InferF: Declarative Factorization of AI/ML Inferences over Joins
Kanchan Chowdhury, Lixi Zhou, Lulu Xie, Xinwei Fu, Jia Zou
TL;DR
InferF formalizes and solves the end-to-end optimization problem of factorizing AI/ML inferences over multi-way joins. It introduces a declarative intermediate representation for arbitrary inference workflows, proves NP-hardness of the push-down planning task, and provides two model-driven optimizers (genetic and greedy) to navigate the exponential search space. Implemented on Velox, InferF achieves up to 11.3x speedups over the best Velox baseline and up to 18.7x over other in-DB ML systems, while offering insights into when factorization yields benefits. The work demonstrates that decoupling join-order optimization from factorization and enabling group push-down with aggregation can substantially reduce both CPU and I/O costs in complex, UDF-heavy inference workloads over relational joins.
Abstract
Real-world AI/ML workflows often apply inference computations to feature vectors joined from multiple datasets.
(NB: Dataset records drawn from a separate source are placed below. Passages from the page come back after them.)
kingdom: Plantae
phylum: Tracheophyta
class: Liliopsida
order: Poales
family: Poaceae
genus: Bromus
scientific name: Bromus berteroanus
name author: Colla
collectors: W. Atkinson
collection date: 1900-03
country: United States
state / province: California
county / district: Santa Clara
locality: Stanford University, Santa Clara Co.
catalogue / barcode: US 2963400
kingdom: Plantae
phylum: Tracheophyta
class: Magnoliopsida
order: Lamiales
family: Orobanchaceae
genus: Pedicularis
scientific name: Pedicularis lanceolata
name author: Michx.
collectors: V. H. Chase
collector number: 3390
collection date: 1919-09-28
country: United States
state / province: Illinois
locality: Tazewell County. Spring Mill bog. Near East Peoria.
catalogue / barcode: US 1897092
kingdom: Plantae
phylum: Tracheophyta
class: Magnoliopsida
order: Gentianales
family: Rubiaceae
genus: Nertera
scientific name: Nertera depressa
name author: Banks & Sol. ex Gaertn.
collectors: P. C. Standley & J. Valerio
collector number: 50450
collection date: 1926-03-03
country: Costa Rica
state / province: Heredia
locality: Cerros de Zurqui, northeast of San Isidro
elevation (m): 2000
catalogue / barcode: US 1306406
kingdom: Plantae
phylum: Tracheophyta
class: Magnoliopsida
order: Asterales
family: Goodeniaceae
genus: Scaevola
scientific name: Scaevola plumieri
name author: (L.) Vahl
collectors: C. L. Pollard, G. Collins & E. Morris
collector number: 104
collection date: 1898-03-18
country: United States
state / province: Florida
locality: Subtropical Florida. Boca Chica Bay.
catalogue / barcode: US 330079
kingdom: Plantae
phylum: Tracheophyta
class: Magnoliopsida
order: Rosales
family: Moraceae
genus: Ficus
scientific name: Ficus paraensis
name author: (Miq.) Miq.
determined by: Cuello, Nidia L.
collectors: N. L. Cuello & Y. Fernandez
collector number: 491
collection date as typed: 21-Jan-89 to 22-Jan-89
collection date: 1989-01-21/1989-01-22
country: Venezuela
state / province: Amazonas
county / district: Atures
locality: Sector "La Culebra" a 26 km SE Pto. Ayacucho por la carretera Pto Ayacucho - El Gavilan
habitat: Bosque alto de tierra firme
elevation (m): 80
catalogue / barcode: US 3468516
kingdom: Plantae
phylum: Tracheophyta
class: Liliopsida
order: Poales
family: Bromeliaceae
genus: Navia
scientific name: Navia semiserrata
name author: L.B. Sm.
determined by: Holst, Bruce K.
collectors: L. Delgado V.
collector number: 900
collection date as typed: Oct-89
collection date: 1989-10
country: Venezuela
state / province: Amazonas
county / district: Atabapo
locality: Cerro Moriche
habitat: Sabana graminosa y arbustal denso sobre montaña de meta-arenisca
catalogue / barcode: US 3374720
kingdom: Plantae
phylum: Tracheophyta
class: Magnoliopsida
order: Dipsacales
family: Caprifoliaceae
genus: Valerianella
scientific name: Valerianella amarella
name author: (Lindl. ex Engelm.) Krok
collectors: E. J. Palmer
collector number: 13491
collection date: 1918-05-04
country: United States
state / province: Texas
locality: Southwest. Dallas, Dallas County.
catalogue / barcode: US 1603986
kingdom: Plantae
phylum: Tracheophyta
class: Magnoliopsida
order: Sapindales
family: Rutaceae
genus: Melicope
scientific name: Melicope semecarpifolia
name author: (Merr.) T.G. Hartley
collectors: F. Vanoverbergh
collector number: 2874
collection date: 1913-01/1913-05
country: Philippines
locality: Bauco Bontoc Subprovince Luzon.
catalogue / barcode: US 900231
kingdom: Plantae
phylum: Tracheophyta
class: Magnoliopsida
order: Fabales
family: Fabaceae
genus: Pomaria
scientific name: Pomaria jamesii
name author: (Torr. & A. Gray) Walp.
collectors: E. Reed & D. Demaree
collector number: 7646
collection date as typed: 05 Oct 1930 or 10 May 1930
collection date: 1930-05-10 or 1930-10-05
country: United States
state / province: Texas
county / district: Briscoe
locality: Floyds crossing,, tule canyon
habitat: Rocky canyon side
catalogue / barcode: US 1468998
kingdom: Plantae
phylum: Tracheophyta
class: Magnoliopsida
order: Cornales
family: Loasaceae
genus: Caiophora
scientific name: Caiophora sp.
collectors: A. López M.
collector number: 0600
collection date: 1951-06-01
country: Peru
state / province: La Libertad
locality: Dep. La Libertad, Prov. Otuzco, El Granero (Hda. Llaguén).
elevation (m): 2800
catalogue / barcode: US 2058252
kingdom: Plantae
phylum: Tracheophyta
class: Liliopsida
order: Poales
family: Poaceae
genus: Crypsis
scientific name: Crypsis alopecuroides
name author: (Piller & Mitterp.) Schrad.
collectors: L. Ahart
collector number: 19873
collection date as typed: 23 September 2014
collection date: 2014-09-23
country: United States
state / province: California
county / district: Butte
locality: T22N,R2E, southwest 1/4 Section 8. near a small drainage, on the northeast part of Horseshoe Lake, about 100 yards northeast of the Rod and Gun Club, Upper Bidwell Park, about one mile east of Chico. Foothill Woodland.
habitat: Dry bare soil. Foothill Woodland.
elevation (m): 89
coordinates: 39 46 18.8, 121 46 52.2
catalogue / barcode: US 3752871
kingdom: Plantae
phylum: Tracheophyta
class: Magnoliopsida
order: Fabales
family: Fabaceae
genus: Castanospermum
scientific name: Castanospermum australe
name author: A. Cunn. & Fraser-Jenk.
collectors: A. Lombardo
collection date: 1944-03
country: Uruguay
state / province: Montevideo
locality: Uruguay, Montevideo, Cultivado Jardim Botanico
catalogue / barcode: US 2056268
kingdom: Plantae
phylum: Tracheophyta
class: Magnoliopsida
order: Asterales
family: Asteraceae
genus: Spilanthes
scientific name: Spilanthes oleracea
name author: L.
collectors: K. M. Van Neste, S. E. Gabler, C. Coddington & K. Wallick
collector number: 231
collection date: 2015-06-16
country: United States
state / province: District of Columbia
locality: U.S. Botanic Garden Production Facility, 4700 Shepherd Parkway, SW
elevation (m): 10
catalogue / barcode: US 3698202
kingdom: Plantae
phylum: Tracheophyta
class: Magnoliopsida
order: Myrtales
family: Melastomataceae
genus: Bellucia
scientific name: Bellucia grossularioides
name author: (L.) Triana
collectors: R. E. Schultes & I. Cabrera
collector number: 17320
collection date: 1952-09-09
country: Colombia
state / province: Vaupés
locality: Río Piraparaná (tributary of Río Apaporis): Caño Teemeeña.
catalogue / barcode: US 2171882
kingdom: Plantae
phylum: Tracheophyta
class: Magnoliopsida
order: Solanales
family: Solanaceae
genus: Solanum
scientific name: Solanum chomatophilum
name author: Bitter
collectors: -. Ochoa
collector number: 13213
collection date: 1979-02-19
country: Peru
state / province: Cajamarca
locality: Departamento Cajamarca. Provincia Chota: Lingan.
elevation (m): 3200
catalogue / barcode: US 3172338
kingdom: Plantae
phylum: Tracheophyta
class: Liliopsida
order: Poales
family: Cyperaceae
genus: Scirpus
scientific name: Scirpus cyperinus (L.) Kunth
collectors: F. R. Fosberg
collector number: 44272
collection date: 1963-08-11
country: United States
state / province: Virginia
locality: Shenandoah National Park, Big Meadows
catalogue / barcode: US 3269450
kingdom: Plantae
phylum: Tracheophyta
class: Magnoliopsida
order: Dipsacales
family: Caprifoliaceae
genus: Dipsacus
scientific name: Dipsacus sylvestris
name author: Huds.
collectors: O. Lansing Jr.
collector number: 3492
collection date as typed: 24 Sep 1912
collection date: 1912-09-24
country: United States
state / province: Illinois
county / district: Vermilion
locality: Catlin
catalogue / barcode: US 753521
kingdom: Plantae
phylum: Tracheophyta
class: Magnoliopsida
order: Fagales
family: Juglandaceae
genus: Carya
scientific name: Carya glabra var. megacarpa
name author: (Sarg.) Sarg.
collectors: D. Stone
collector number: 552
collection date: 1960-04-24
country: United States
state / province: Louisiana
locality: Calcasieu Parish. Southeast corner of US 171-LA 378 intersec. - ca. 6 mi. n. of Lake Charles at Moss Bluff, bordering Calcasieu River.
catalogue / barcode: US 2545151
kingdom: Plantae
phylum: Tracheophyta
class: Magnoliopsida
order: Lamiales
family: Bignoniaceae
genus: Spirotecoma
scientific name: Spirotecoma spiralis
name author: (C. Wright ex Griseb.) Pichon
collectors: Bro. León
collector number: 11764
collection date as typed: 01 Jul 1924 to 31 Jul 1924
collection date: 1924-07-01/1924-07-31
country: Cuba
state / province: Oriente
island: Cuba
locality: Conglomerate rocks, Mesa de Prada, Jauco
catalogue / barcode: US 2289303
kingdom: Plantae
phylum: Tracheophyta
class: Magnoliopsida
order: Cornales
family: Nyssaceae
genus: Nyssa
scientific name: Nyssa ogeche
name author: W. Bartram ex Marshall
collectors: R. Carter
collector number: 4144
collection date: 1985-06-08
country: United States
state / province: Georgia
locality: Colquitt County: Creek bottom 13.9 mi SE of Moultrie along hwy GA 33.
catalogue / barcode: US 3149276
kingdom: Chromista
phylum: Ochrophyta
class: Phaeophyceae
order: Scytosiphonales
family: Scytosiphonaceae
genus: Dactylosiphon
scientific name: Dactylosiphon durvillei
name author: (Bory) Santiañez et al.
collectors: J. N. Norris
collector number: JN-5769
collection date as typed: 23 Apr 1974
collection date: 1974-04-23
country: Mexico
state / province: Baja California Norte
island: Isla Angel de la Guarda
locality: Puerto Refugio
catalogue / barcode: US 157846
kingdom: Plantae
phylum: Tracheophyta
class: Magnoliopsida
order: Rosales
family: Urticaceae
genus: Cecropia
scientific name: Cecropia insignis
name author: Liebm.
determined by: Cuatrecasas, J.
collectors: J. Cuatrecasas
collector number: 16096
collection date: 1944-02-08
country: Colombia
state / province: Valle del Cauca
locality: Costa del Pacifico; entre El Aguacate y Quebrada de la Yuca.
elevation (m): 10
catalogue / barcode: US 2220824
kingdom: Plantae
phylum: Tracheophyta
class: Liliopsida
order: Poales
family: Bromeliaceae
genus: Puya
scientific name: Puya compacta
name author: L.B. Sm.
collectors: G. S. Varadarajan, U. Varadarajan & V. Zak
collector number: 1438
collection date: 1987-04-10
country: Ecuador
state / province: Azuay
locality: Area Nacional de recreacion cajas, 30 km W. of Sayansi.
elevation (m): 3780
To avoid the redundant AI/ML computations caused by repeated data records in the join's output, factorized ML has been proposed to decompose ML computations into sub-computations to be executed on each normalized dataset. However, there is insufficient discussion on how factorized ML could impact AI/ML inference over multi-way joins. To address the limitations, we propose a novel declarative InferF system, focusing on the factorization of arbitrary inference workflows represented as analyzable expressions over the multi-way joins. We formalize our problem to flexibly push down partial factorized computations to qualified nodes in the join tree to minimize the overall inference computation and join costs and propose two algorithms to resolve the problem: (1) a greedy algorithm based on a per-node cost function that estimates the influence on overall latency if a subset of factorized computations is pushed to a node, and (2) a genetic algorithm for iteratively enumerating and evaluating promising factorization plans. We implement InferF on Velox, an open-sourced database engine from Meta, evaluate it on real-world datasets, observed up to 11.3x speedups, and systematically summarized the factors that determine when factorized ML can benefit AI/ML inference workflows.